Donal C. O’Brien Jr. Audubon Sanctuary and Center
Location: Pine Island, NC
Completion Date: TBD
Project Team: Frank Harmon, Tika Hicks with David Swanson, Landscape Architect
Named for Audubon’s legendary board chair Donal C. O’Brien Jr., the Sanctuary and Center at Pine Island protects more than 2600 acres of marshes along Currituck Sound, as well as bottomland areas and about 370 acres of dry sandy areas and upland maritime forests. In 2010 Audubon asked us to prepare a concept master plan for the preservation and renovation of the sanctuary. The Sanctuary property requires low-impact improvements to enhance the Audubon Society’s mission and to allow visitors to better experience and appreciate the environment around them. Yet beyond those necessary improvements, this property needs to be left alone to thrive as nature intended it to do.
Our Design Response
The new Master Plan will enhance conservation efforts on the site and in the region, support environmental education programs, and provide greater opportunities for public access and enjoyment of the sanctuary. The main components are:
- Entrance and site access: A new, more welcoming entrance, which complements the natural experience to come, will include new signage, an entry kiosk and turn-around space, porous-paved parking areas tucked beneath existing trees, and access to a shaded trail that will lead through the trees and up into the sandy dunes. The trail will provide a view of the entire campus before descending again through the natural terrain to the Visitors Gateway Building.
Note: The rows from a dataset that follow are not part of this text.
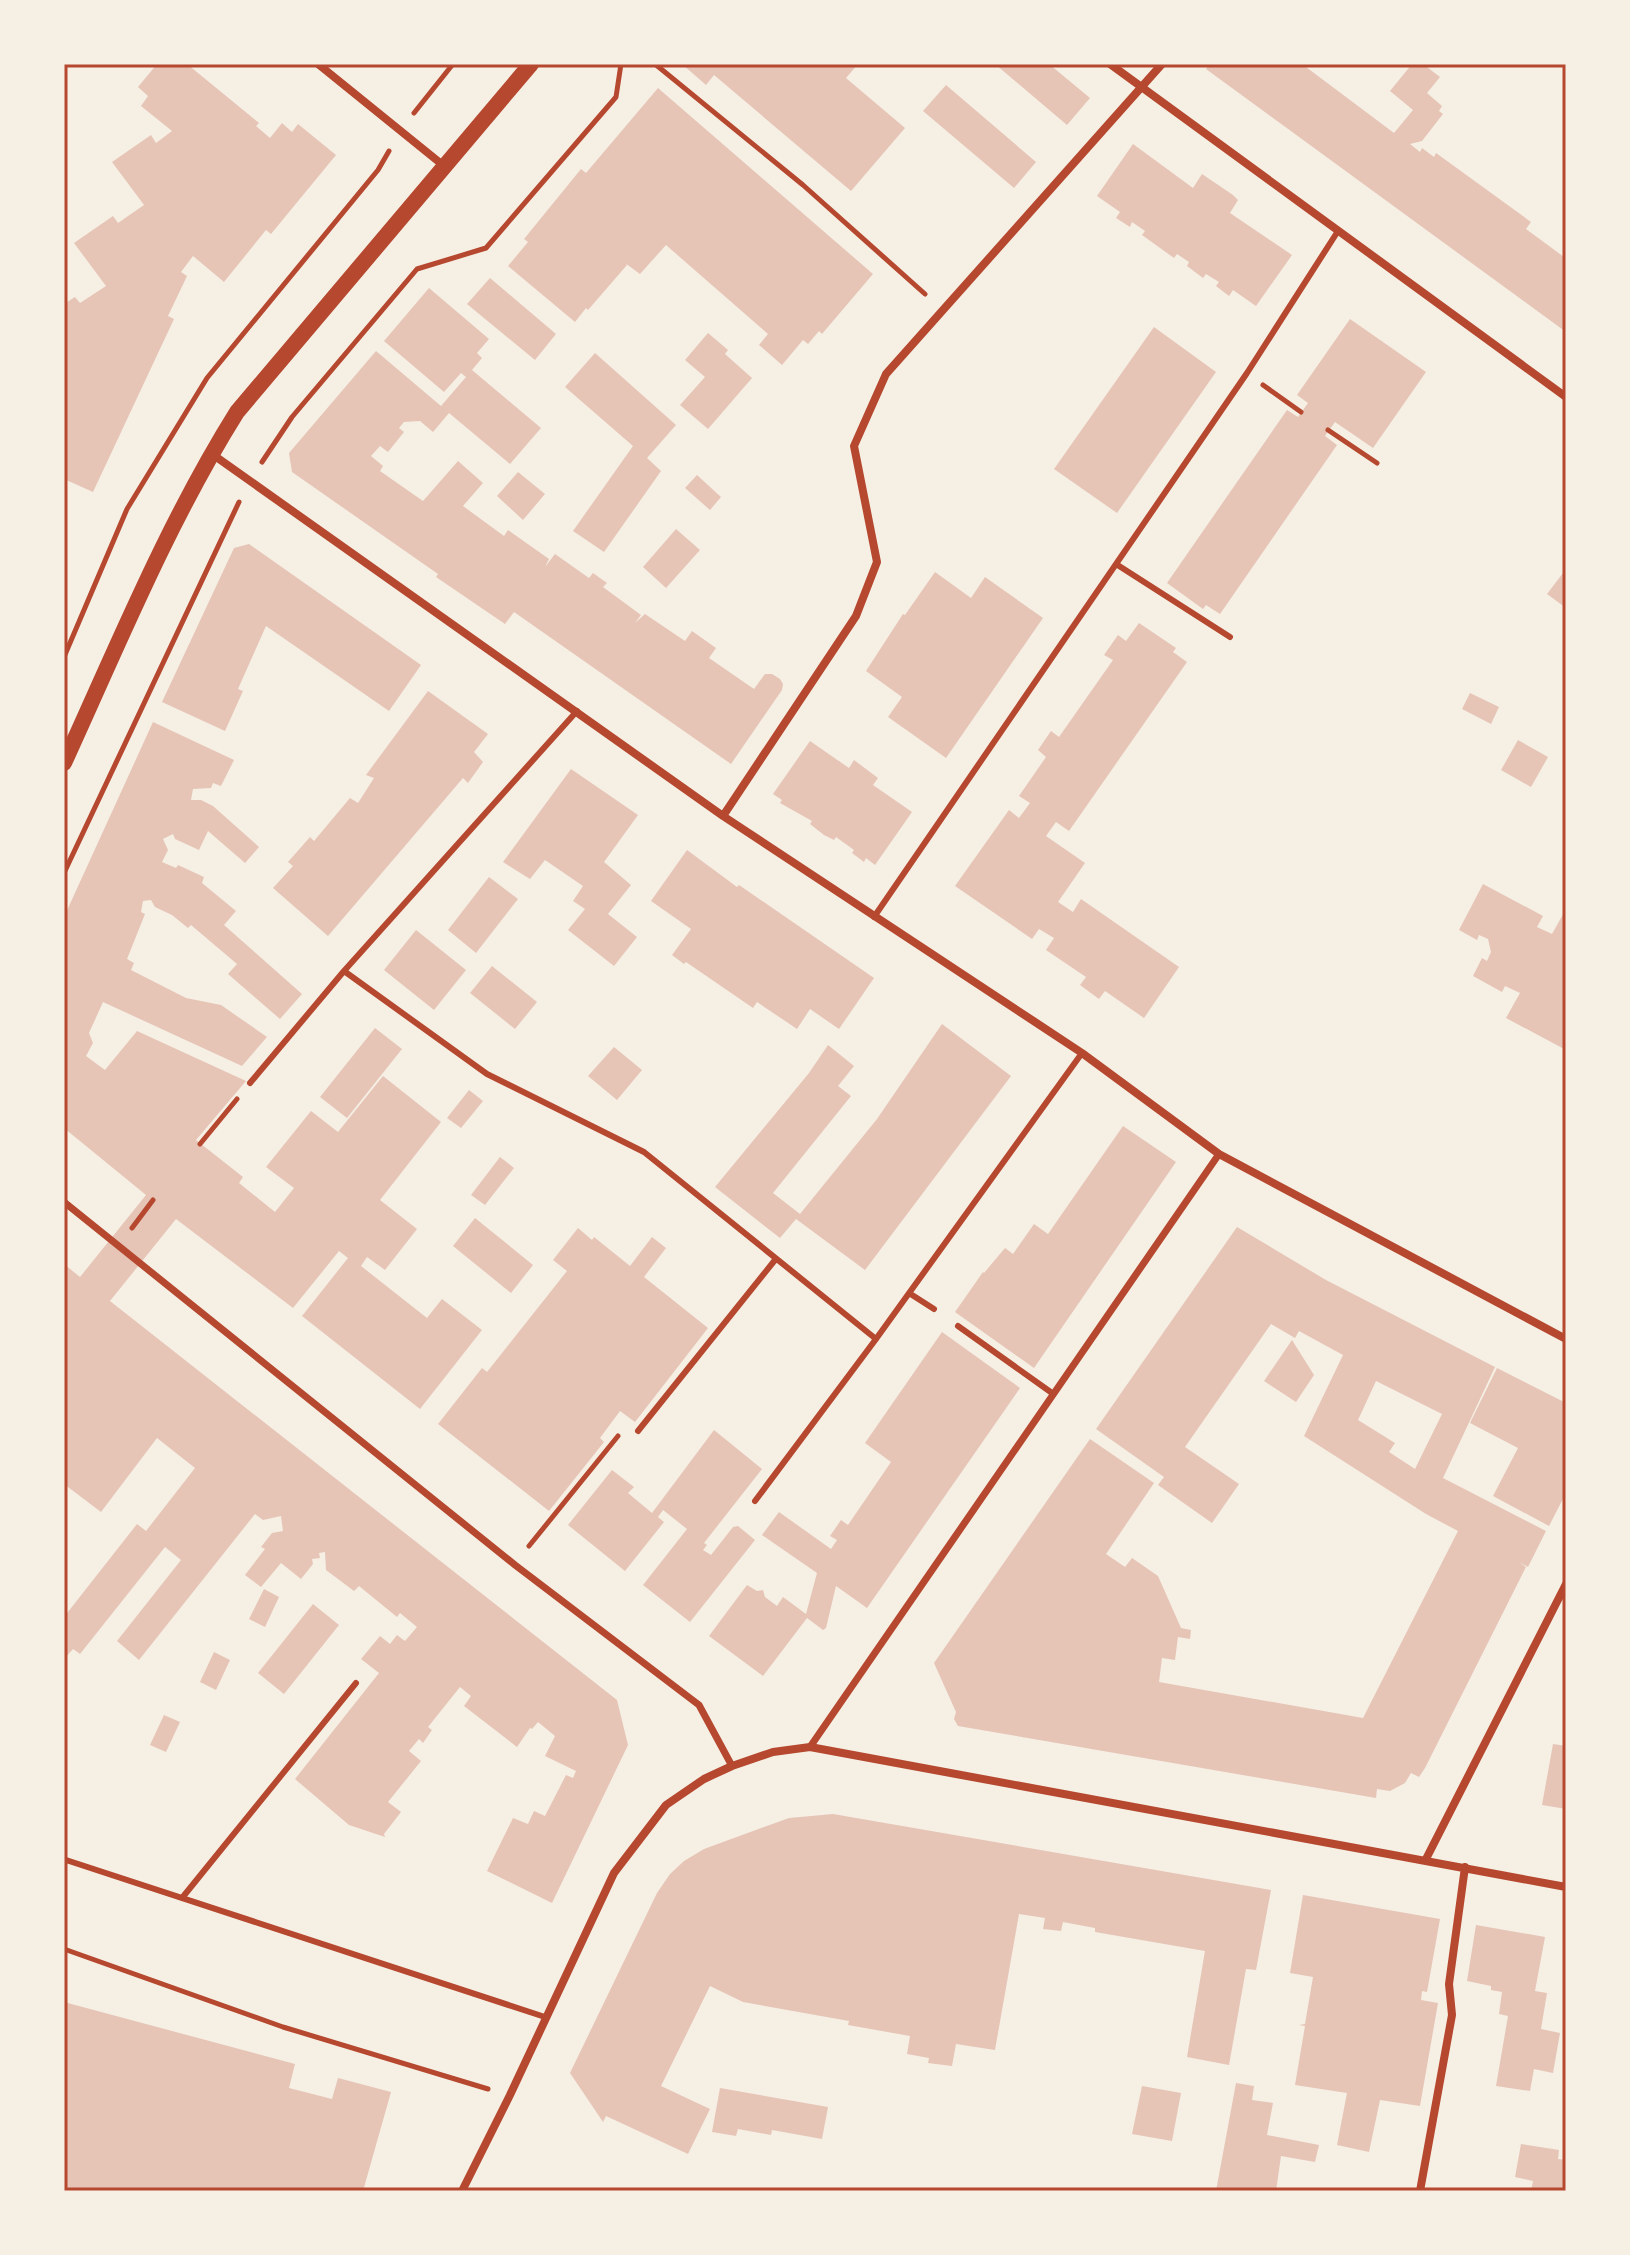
<svg xmlns="http://www.w3.org/2000/svg" width="1630" height="2255" font-family="Mulish,sans-serif">
<style>
.building{fill:#e6c5b7;fill-rule:evenodd}
.lines{fill:none;stroke-linecap:round;stroke-linejoin:round}
.path{stroke:#b5482f;stroke-width:5}
.service{stroke:#b5482f;stroke-width:6}
.pedestrian{stroke:#b5482f;stroke-width:7}
.minor{stroke:#b5482f;stroke-width:8}
.secondary{stroke:#b5482f;stroke-width:16}
.neatline{fill:none;stroke:#b5482f;stroke-width:3}
</style>
<rect width="100%" height="100%" fill="#f6efe4"/>
<path class="building" d="M157,64H187L259,123L256,126L270,138L282,123L292,132L298,124L336,155L271,234L266,230L224,282L193,256L181,272L187,276L168,316L174,319L93,492L64,479V369L67,366L64,363V304L75,297L80,303L106,286L74,243L113,216L118,223L144,205L112,162L151,135L156,143L172,131L141,106L148,96L138,87Z
M682,64H858L846,78L905,128L851,191L714,75L706,85Z
M995,64H1049L1090,98L1067,125Z
M1210,64H1302L1394,133L1413,110L1390,91L1412,64H1423L1440,77L1427,93L1442,106L1439,111L1443,114L1422,141L1410,144L1420,152L1422,148L1434,157L1436,153L1531,222L1526,229L1564,257L1566,255V332L1206,69Z
M946,85L1036,162L1014,188L923,111Z
M658,88L873,274L822,334L819,331L808,344L803,340L782,365L759,345L768,334L666,245L640,274L625,263L627,265L588,310L586,308L575,322L508,266L528,242L524,239L581,169L586,173Z
M1133,144L1193,188L1202,174L1233,195L1238,200L1230,213L1292,255L1256,306L1233,290L1229,296L1216,286L1219,282L1206,274L1203,278L1187,266L1189,262L1177,254L1174,258L1142,235L1145,231L1132,222L1130,227L1116,218L1120,212L1097,196Z
M490,278L556,334L535,360L467,304Z
M429,288L489,339L477,353L482,358L472,370L541,428L510,464L449,413L433,432L420,421L404,422L399,428L404,432L388,452L380,446L371,456L383,466L380,471L423,501L458,461L483,483L463,506L504,536L508,530L549,559L545,567L555,554L589,578L593,573L607,583L603,587L641,615L635,623L645,614L685,641L692,631L716,648L709,658L754,689L765,674H772L780,679L783,684L782,690L731,764L514,612L505,624L436,577L438,574L292,472L289,453L376,351L441,406L466,377L461,373L444,392L384,341Z
M1350,319L1426,372L1373,448L1335,422L1325,436L1337,445L1220,614L1206,605L1203,609L1167,583L1287,410L1298,417L1308,403L1297,395Z
M1154,327L1216,372L1117,513L1054,469Z
M708,333L728,350L725,354L752,378L708,429L680,405L705,377L685,360Z
M595,353L676,425L647,458L661,471L604,552L573,531L633,446L565,387Z
M518,472L545,494L523,520L497,496Z
M697,475L721,497L710,510L685,488Z
M676,529L700,550L666,588L643,567Z
M249,544L421,665L389,711L266,626L238,689L243,691L225,731L162,702L234,548Z
M1566,569V608L1547,594Z
M935,572L971,598L985,577L1043,618L946,758L888,717L902,697L866,671L903,614L905,615Z
M1139,623L1176,648L1173,652L1187,662L1069,831L1056,822L1046,836L1085,863L1058,902L1073,912L1081,899L1179,967L1144,1018L1105,991L1099,999L1080,985L1086,977L1046,950L1054,938L1039,929L1032,939L955,886L1009,810L1019,818L1030,803L1019,796L1046,757L1038,750L1051,731L1059,737L1113,660L1104,655L1118,635L1126,641Z
M428,691L488,734L474,752L483,762L468,783L463,778L328,936L273,888L293,866L288,862L310,837L314,841L350,798L358,803L374,778L366,775Z
M1470,693L1499,707L1491,724L1462,709Z
M153,722L234,760L221,786L213,783L211,788L193,789L191,800H201L213,806L259,847L245,863L208,831L199,850L175,839L173,834L163,839L168,850L162,862L176,868L178,865L204,877L202,883L236,911L224,925L302,994L280,1019L228,974L237,964L191,925L188,928L172,915L155,907L151,900L143,901L141,912L145,914L127,959L134,963L131,970L186,998L221,1005L267,1037L242,1066L103,1002L89,1033L93,1043L86,1056L105,1070L137,1031L246,1081L196,1140L243,1177L239,1183L275,1212L294,1188L266,1167L311,1111L338,1132L383,1076L441,1122L380,1200L417,1229L385,1270L367,1257L361,1266L427,1318L442,1299L482,1330L420,1409L302,1316L348,1258L339,1251L293,1308L176,1219L110,1301L617,1700L628,1745L552,1903L487,1871L513,1818L528,1824L534,1811L545,1816L566,1775L573,1778L576,1771L545,1756L555,1736L538,1722L532,1729L530,1728L517,1747L464,1706L471,1696L460,1687L428,1727L432,1730L423,1743L419,1739L409,1751L421,1761L388,1802L401,1812L384,1834L385,1837L349,1825L295,1779L379,1673L361,1659L380,1636L390,1644L397,1635L405,1641L417,1627L400,1613L397,1617L359,1586L354,1591L326,1570L325,1552L319,1553L320,1558L312,1559L313,1564L301,1579L281,1563L261,1587L245,1575L265,1549L261,1547L272,1533L283,1531L281,1516L263,1520L255,1514L139,1660L117,1641L181,1560L165,1547L80,1654L73,1649L64,1659V1617L137,1524L146,1531L195,1468L157,1438L101,1512L64,1484V1264L80,1277L146,1195L64,1128V917Z
M1518,740L1548,757L1531,787L1501,770Z
M810,741L849,768L854,760L878,778L873,785L912,812L875,865L866,858L864,862L852,853L854,850L836,837L834,840L824,835L810,824L812,821L780,803L782,800L773,794Z
M571,769L638,815L604,862L631,885L608,914L637,937L614,966L568,930L585,909L573,901L583,886L545,860L530,879L503,862Z
M687,850L737,887L739,885L874,978L839,1029L810,1009L797,1029L757,1002L753,1008L686,962L684,964L672,955L691,929L651,901Z
M489,877L518,899L476,953L448,930Z
M1483,884L1543,916L1537,927L1552,934L1566,909V1050L1506,1018L1520,993L1505,986L1502,992L1473,976L1482,958L1487,961L1491,952L1488,939L1479,935L1477,940L1459,930Z
M416,930L466,970L434,1010L384,970Z
M492,966L537,1002L515,1029L470,993Z
M942,1024L1011,1076L865,1270L796,1219L780,1238L715,1187L809,1073L828,1045L854,1066L838,1086L851,1096L773,1193L800,1214L877,1119Z
M375,1028L402,1049L347,1118L320,1097Z
M614,1047L642,1070L617,1100L588,1076Z
M469,1090L483,1101L461,1128L447,1118Z
M1123,1126L1176,1162L1034,1368L955,1312L983,1272L984,1273L1005,1248L1013,1254L1034,1224L1048,1234Z
M500,1157L514,1168L485,1205L471,1195Z
M475,1218L533,1265L511,1293L453,1246Z
M1237,1227L1326,1280L1495,1367L1443,1478L1546,1531L1528,1567L1519,1562L1526,1567L1425,1768L1419,1777L1411,1773L1405,1783L1390,1791L1377,1789L1376,1798L958,1726L954,1719L956,1712L934,1663L1090,1439L1154,1483L1106,1554L1125,1567L1132,1558L1158,1576L1181,1628L1191,1630L1190,1639L1178,1637L1175,1660L1162,1658L1159,1682L1363,1718L1458,1531L1426,1514L1304,1436L1343,1355L1299,1331L1295,1338L1271,1324L1185,1447L1239,1484L1212,1523L1158,1485L1164,1477L1096,1429ZM1376,1381L1442,1414L1415,1469L1389,1452L1395,1443L1358,1420Z
M578,1228L592,1240L594,1237L630,1266L652,1237L666,1248L644,1277L708,1328L635,1422L620,1411L600,1438L604,1442L549,1511L438,1424L482,1368L487,1372L567,1271L553,1260Z
M942,1332L1020,1388L867,1608L836,1586L826,1628L823,1630L807,1618L763,1676L709,1636L747,1585L757,1591L763,1590L765,1597L777,1606L783,1597L806,1614L817,1573L762,1535L779,1512L831,1549L837,1540L830,1536L841,1520L848,1525L891,1462L865,1443Z
M1292,1340L1314,1375L1296,1402L1264,1381Z
M1497,1368L1566,1403V1493L1549,1526L1493,1496L1518,1448L1470,1423Z
M714,1430L762,1469L704,1543L707,1545L703,1550L711,1555L733,1527L738,1526L755,1540L690,1622L643,1585L687,1529L663,1510L658,1517L664,1522L625,1571L568,1525L612,1470L634,1487L628,1493L652,1513Z
M264,1589L279,1597L265,1627L249,1619Z
M313,1604L339,1625L284,1694L258,1673Z
M214,1652L230,1660L216,1690L200,1682Z
M164,1715L180,1722L166,1752L150,1745Z
M1553,1744L1566,1746V1809L1542,1805Z
M833,1814L1271,1890L1256,1970L1246,1969L1229,2065L1187,2057L1205,1951L1095,1932V1928L1063,1922L1061,1931L1043,1929L1045,1918L1019,1914L995,2050L956,2044L952,2066L928,2063L929,2058L907,2054L910,2036L848,2025L849,2021L743,2002L710,1986L661,2086L710,2109L688,2154L606,2116L603,2122L570,2073L657,1893L670,1874L684,1861L704,1849L789,1818Z
M1303,1895L1440,1919L1427,1992L1422,1991L1421,2000L1438,2003L1420,2106L1380,2100L1369,2152L1337,2145L1347,2093L1295,2085L1305,2026L1299,2025L1305,2024L1313,1977L1290,1973Z
M1476,1925L1545,1937L1535,1991L1547,1993L1541,2029L1560,2033L1553,2073L1534,2069L1530,2091L1496,2086L1508,2016L1499,2014L1502,1992L1491,1990V1986L1467,1981Z
M64,2002L295,2064L289,2088L332,2099L338,2078L391,2092L363,2191H64Z
M1236,2083L1254,2086L1252,2100L1273,2103L1267,2135L1319,2145L1315,2162L1281,2156L1276,2191H1216Z
M1142,2086L1181,2093L1172,2141L1132,2134Z
M720,2088L828,2107L822,2139L772,2130L771,2135L738,2129L736,2136L712,2132Z
M1521,2144L1559,2150L1558,2159L1566,2160V2191H1531L1533,2181L1515,2177Z"/>
<g class="lines">
<path class="path" d="M655,64L803,185L925,294
M414,113L453,64
M1263,385L1301,412
M1328,430L1377,463
M262,462L292,417L417,269L486,248L616,97L621,64
M64,657L127,509L207,378L378,170L389,151
M64,873L239,502
M200,1144L237,1099
M132,1228L153,1200
M529,1546L618,1436
M64,1949L283,2027L488,2089"/>
<path class="service" d="M1116,564L1230,637
M874,917L1247,373L1338,231
M344,971L487,1074L644,1152L876,1339
M250,1083L344,971L577,711
M909,1293L934,1309
M958,1326L1052,1393
M638,1431L775,1260
M755,1501L876,1339L1082,1053
M64,1863L66,1860L545,2017
M182,1898L356,1683"/>
<path class="pedestrian" d="M64,1202L515,1565L699,1705L732,1766
M810,1747L1219,1154"/>
<path class="minor" d="M318,64L444,166
M1110,64L1566,397
M212,454L723,816L1082,1053L1219,1154L1566,1339
M723,816L856,616L877,562L854,446L886,374L1162,64
M1426,1859L1566,1584
M462,2191L510,2095L614,1873L666,1805L704,1779L732,1766L773,1752L810,1747L1566,1887
M1420,2191L1452,2015L1449,1984L1465,1867"/>
<path class="secondary" d="M64,763C118,645 168,522 237,412L531,64"/>
</g>
<rect width="1630" height="2255" fill="none" stroke="#f6efe4" stroke-width="132"/>
<rect x="66" y="66" width="1498" height="2123" class="neatline"/>
</svg>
- Gateway to the campus: The Donal C. O’Brien Visitors Gateway Building will rest lightly on its site and demonstrate stewardship of the natural environment a well as sustainable, regionally appropriate architectural design and construction. It will create a sense of arrival to this unique place of land and sky. To the left of the breezeway will be a screened porch large enough for groups of visitors to gather. To the right of the breezeway will be eco-friendly restrooms and water fountain. Weather tolerant signage and exhibits will provide information about the sanctuary.
- Trail System: From the Visitors Gateway Building, a series of short and long trails will guide visitors into the sanctuary. The trail system will re-use existing pathways and roads to minimize site impact and to avoid disturbing waterfowl nesting areas. New trails will use boardwalks and pathways of gravel screenings or other recycled materials.
- Outdoor Learning Stations: At selected areas along the trails, new Outdoor Learning Stations will recall in design the old duck blinds within the sanctuary. These will also provide visitors with shelter from rain and sun.
- Natural Features: Native and indigenous plants will be used wherever needed for screening and wind protection. An existing rectangular pond will be reconfigured with softened edges. It will also be a waterfowl management pond, maintained with full water level. A Demonstration Garden will be located in an existing open field and a new small pond will be constructed within it for displaying indigenous aquatic plants.
- Other construction within the campus will include: replacing or moving the old caretaker’s lodge to allow for construction of the new Visitors Gateway Building; renovation of the historic Hunt Club, including raising it above the floodplain; renovation of the old Garage into conference space for the Audubon Society, including raising it above sea level; renovation of the old Guide’s quarters for Audubon Society administrative offices; and construction of a proposed 12,000-square-foot multi-purpose building to be named the Pine Island Research Center.